Geiranger: Strict emission limitations have been set forth for vessels operating in Emission Control Areas (ECAs). By understanding and managing the business risks involved, the emission reduction requirements can be turned into business benefits. DNV is now launching an ECA Survival Kit.
Emission Control Areas (ECAs) have already been established in the Baltic Sea and the North Sea, and will be enforced along the North American coastlines. Other areas, such as the Mediterranean Sea, are expected to follow in the near future. The emission reduction requirements applicable within the ECAs will gradually be stepped up. The fuel sulphur content of any ship in an ECA after 2015 cannot exceed 0.1% or the exhaust gas must be purified to an equivalent level. And after 2016 NOx emissions from newbuilds must be reduced by approx. 75%. Compliance will become a ticket to trade in ECAs.
On the front foot
The emission reduction requirements will have severe implications for shipowners and charterers as well as for entire supply chains within the ECAs. Many possible actions can be taken, but the consequence of choosing a sub-optimal strategy may be costly. However, there are opportunities for smart navigation within the ECA regime. DNV advises operators to start preparing now to turn the upcoming 2015 and 2016 legislation into business benefits.

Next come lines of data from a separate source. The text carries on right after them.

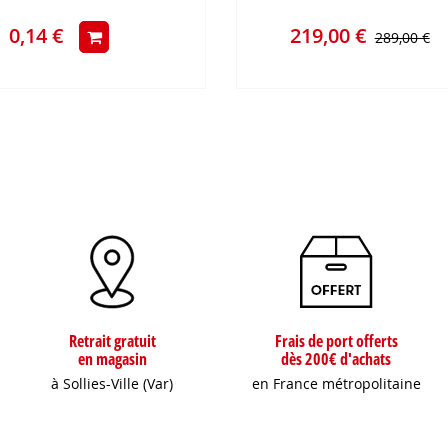
0,14 €
219,00 €
289,00 €
Retrait gratuit
Frais de port offerts
en magasin
dès 200€ d'achats
à Sollies-Ville (Var)
en France métropolitaine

When seeking cost-effective emission reduction measures, operators should consider every technical, regulatory and operational requirement. Access to DNV’s repository of maritime expertise and a range of services is included in the survival kit. By following a process phase scheme, shipowners will be well prepared for the forthcoming ECA requirements.
The scheme consists of four phases:
1. Opportunity and risk identification
2. Strategy and planning
4. Validation and documentation
LNG – the preferred alternative
On the technical side, there are three main solutions for ECA compliance; low sulphur fuel, scrubbers for exhaust gas purification or the ship can be fuelled by LNG. LNG as fuel is now a mature technology representing no technical obstacles. It is often more economical than the alternatives and is an environmental winner. DNV was the first class society to introduce rules for LNG-fuelled ships back in 2001.